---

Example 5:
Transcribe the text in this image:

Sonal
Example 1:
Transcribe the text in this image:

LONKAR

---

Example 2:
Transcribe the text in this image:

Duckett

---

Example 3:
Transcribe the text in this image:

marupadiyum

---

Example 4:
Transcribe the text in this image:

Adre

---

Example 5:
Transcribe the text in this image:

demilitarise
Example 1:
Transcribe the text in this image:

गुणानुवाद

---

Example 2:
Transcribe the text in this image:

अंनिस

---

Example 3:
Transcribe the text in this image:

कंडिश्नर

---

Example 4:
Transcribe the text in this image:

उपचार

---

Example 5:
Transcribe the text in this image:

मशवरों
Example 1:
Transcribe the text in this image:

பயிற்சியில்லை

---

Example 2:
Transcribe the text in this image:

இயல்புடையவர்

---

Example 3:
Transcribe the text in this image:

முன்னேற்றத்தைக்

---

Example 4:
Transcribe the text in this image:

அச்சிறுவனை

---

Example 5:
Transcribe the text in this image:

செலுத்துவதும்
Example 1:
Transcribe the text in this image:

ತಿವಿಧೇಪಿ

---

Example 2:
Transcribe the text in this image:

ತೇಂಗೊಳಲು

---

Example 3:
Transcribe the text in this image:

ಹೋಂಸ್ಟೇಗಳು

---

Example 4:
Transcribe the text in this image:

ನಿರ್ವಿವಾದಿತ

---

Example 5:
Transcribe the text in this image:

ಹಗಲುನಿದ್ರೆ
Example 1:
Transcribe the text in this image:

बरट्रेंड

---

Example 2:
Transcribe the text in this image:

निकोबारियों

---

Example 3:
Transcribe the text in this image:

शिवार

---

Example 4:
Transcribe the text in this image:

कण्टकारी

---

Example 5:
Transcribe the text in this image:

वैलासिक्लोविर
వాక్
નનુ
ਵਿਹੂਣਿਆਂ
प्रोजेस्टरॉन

============

Can you render every line from the start of the entries through the line holding "இயல்புடையவர்", inclusive, as a Markdown table with the columns Row and Line, skipping blank lines?

| Row | Line |
|---|---|
| 1 | --- |
| 2 | Example 5: |
| 3 | Transcribe the text in this image: |
| 4 | Sonal |
| 5 | Example 1: |
| 6 | Transcribe the text in this image: |
| 7 | LONKAR |
| 8 | --- |
| 9 | Example 2: |
| 10 | Transcribe the text in this image: |
| 11 | Duckett |
| 12 | --- |
| 13 | Example 3: |
| 14 | Transcribe the text in this image: |
| 15 | marupadiyum |
| 16 | --- |
| 17 | Example 4: |
| 18 | Transcribe the text in this image: |
| 19 | Adre |
| 20 | --- |
| 21 | Example 5: |
| 22 | Transcribe the text in this image: |
| 23 | demilitarise |
| 24 | Example 1: |
| 25 | Transcribe the text in this image: |
| 26 | गुणानुवाद |
| 27 | --- |
| 28 | Example 2: |
| 29 | Transcribe the text in this image: |
| 30 | अंनिस |
| 31 | --- |
| 32 | Example 3: |
| 33 | Transcribe the text in this image: |
| 34 | कंडिश्नर |
| 35 | --- |
| 36 | Example 4: |
| 37 | Transcribe the text in this image: |
| 38 | उपचार |
| 39 | --- |
| 40 | Example 5: |
| 41 | Transcribe the text in this image: |
| 42 | मशवरों |
| 43 | Example 1: |
| 44 | Transcribe the text in this image: |
| 45 | பயிற்சியில்லை |
| 46 | --- |
| 47 | Example 2: |
| 48 | Transcribe the text in this image: |
| 49 | இயல்புடையவர் |